I believe the results of this study can be applied and used to explain the woman's difficulty in leaving this abusive relationship. Women in abusive relationships recognize that they are in pain but see the idea of abandoning consistency as even more frightening. They may have grown up with abuse to the point where it is comfortable; to the point where the discomfort of leaving what they know is powerful enough to keep them around for further doses of abuse. Some women even experience what I believe is a form of cognitive affective crossfire when they briefly leave their abusive partner for a non-abusive man and experience self-enhancement. At this point, the woman can either overcome the discomfort or will experience the cognitive affective crossfire by dumping the newly found/non-abusive man and running back into the arms of the abuser in order to maintain consistency.

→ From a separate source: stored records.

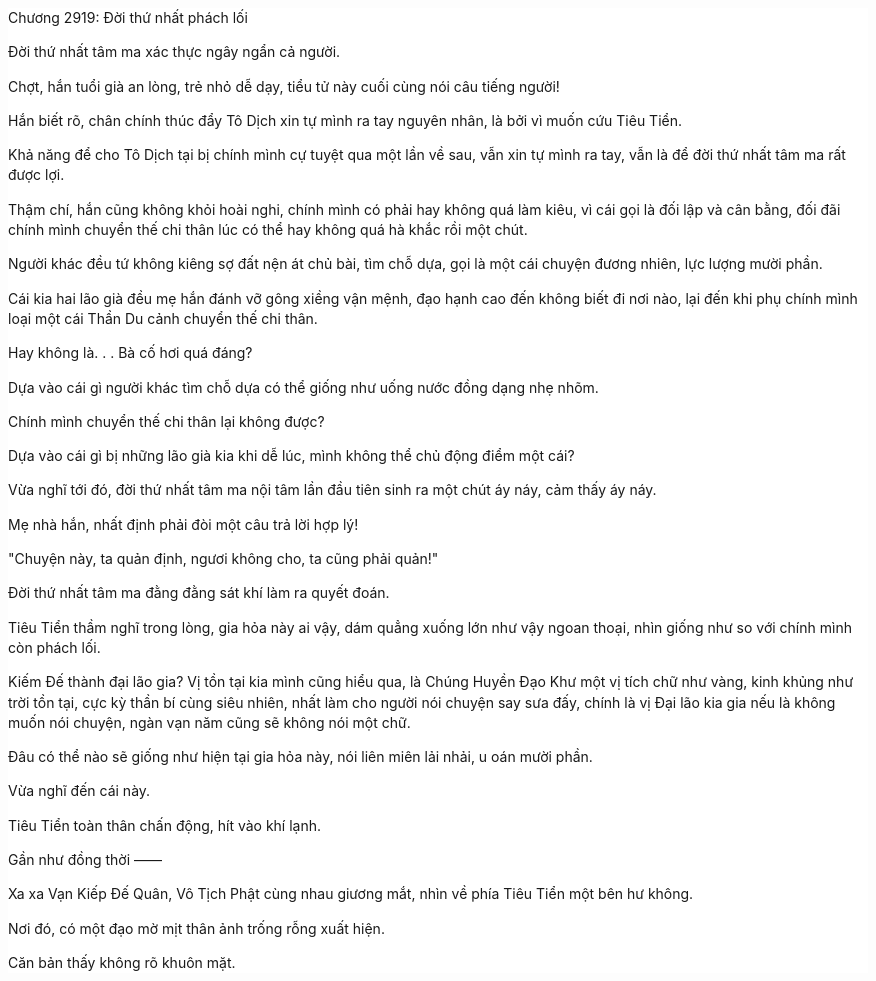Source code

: 




Chương 2919: Đời thứ nhất phách lối


Đời thứ nhất tâm ma xác thực ngây ngẩn cả người.

Chợt, hắn tuổi già an lòng, trẻ nhỏ dễ dạy, tiểu tử này cuối cùng nói câu tiếng người!

Hắn biết rõ, chân chính thúc đẩy Tô Dịch xin tự mình ra tay nguyên nhân, là bởi vì muốn cứu Tiêu Tiển.

Khả năng để cho Tô Dịch tại bị chính mình cự tuyệt qua một lần về sau, vẫn xin tự mình ra tay, vẫn là để đời thứ nhất tâm ma rất được lợi.

Thậm chí, hắn cũng không khỏi hoài nghi, chính mình có phải hay không quá làm kiêu, vì cái gọi là đối lập và cân bằng, đối đãi chính mình chuyển thế chi thân lúc có thể hay không quá hà khắc rồi một chút.

Người khác đều tứ không kiêng sợ đất nện át chủ bài, tìm chỗ dựa, gọi là một cái chuyện đương nhiên, lực lượng mười phần.

Cái kia hai lão già đều mẹ hắn đánh vỡ gông xiềng vận mệnh, đạo hạnh cao đến không biết đi nơi nào, lại đến khi phụ chính mình loại một cái Thần Du cảnh chuyển thế chi thân.

Hay không là. . . Bà cố hơi quá đáng?

Dựa vào cái gì người khác tìm chỗ dựa có thể giống như uống nước đồng dạng nhẹ nhõm.

Chính mình chuyển thế chi thân lại không được?

Dựa vào cái gì bị những lão già kia khi dễ lúc, mình không thể chủ động điểm một cái?

Vừa nghĩ tới đó, đời thứ nhất tâm ma nội tâm lần đầu tiên sinh ra một chút áy náy, cảm thấy áy náy.

Mẹ nhà hắn, nhất định phải đòi một câu trả lời hợp lý!

"Chuyện này, ta quản định, ngươi không cho, ta cũng phải quản!"

Đời thứ nhất tâm ma đằng đằng sát khí làm ra quyết đoán.

Tiêu Tiển thầm nghĩ trong lòng, gia hỏa này ai vậy, dám quẳng xuống lớn như vậy ngoan thoại, nhìn giống như so với chính mình còn phách lối.

Kiếm Đế thành đại lão gia? Vị tồn tại kia mình cũng hiểu qua, là Chúng Huyền Đạo Khư một vị tích chữ như vàng, kinh khủng như trời tồn tại, cực kỳ thần bí cùng siêu nhiên, nhất làm cho người nói chuyện say sưa đấy, chính là vị Đại lão kia gia nếu là không muốn nói chuyện, ngàn vạn năm cũng sẽ không nói một chữ.

Đâu có thể nào sẽ giống như hiện tại gia hỏa này, nói liên miên lải nhải, u oán mười phần.

Vừa nghĩ đến cái này.

Tiêu Tiển toàn thân chấn động, hít vào khí lạnh.

Gần như đồng thời ——

Xa xa Vạn Kiếp Đế Quân, Vô Tịch Phật cùng nhau giương mắt, nhìn về phía Tiêu Tiển một bên hư không.

Nơi đó, có một đạo mờ mịt thân ảnh trống rỗng xuất hiện.

Căn bản thấy không rõ khuôn mặt.
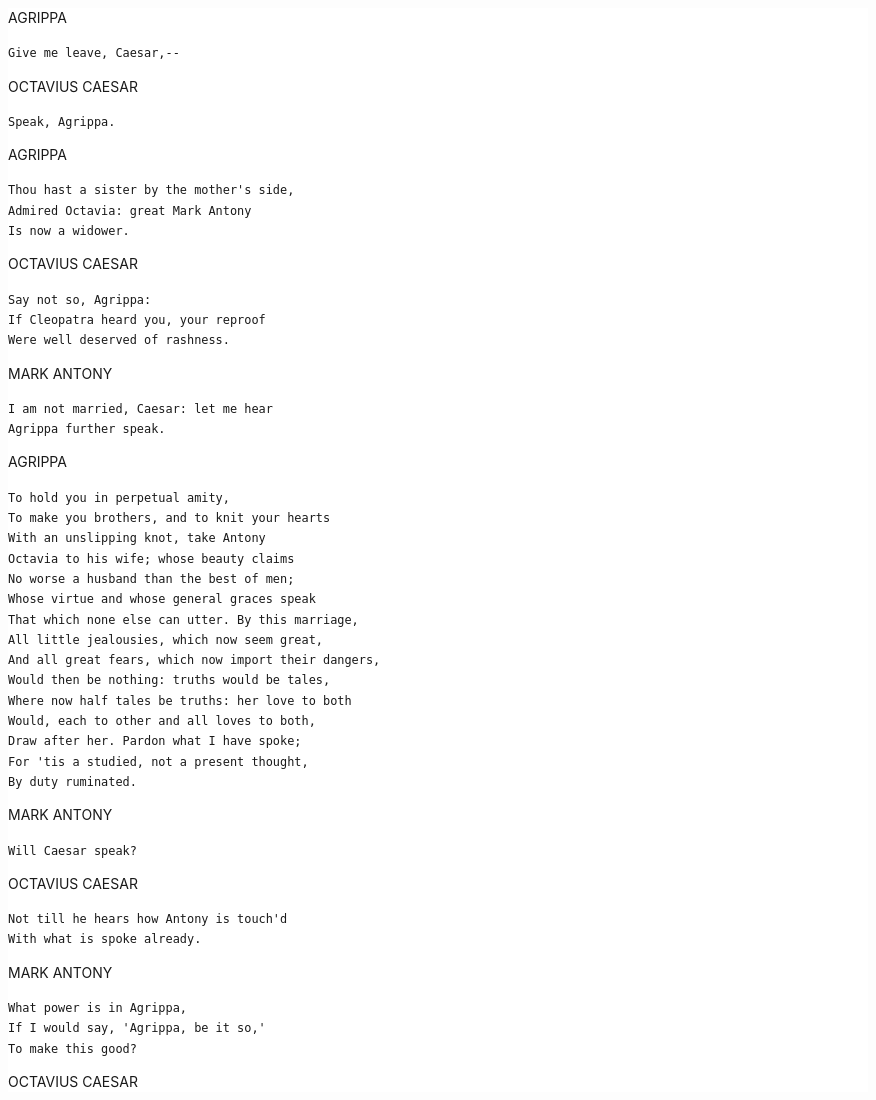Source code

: AGRIPPA

    Give me leave, Caesar,--

OCTAVIUS CAESAR

    Speak, Agrippa.

AGRIPPA

    Thou hast a sister by the mother's side,
    Admired Octavia: great Mark Antony
    Is now a widower.

OCTAVIUS CAESAR

    Say not so, Agrippa:
    If Cleopatra heard you, your reproof
    Were well deserved of rashness.

MARK ANTONY

    I am not married, Caesar: let me hear
    Agrippa further speak.

AGRIPPA

    To hold you in perpetual amity,
    To make you brothers, and to knit your hearts
    With an unslipping knot, take Antony
    Octavia to his wife; whose beauty claims
    No worse a husband than the best of men;
    Whose virtue and whose general graces speak
    That which none else can utter. By this marriage,
    All little jealousies, which now seem great,
    And all great fears, which now import their dangers,
    Would then be nothing: truths would be tales,
    Where now half tales be truths: her love to both
    Would, each to other and all loves to both,
    Draw after her. Pardon what I have spoke;
    For 'tis a studied, not a present thought,
    By duty ruminated.

MARK ANTONY

    Will Caesar speak?

OCTAVIUS CAESAR

    Not till he hears how Antony is touch'd
    With what is spoke already.

MARK ANTONY

    What power is in Agrippa,
    If I would say, 'Agrippa, be it so,'
    To make this good?

OCTAVIUS CAESAR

This vicious cycle is difficult to avoid for people who were raised in abusive households. However, I believe that something can be done to moderate or even mediate the abuse. Seeing a therapist who can bring to light these tendencies to abuse or to seek abusers is a wonderful form of intervention. By using collaborative empiricism in order to identify the roots of maladaptive behaviors, the patient can learn to identify abusive people they are likely to end up with and consciously choose to avoid them or perhaps finally realize why they are having trouble leaving an abusive relationship. Being abused as a child is unfortunate but does not doom one to add chapters onto the history of abuse if the pattern and logic of abusive behavior can be recognized and presented to the abuser and/or victim.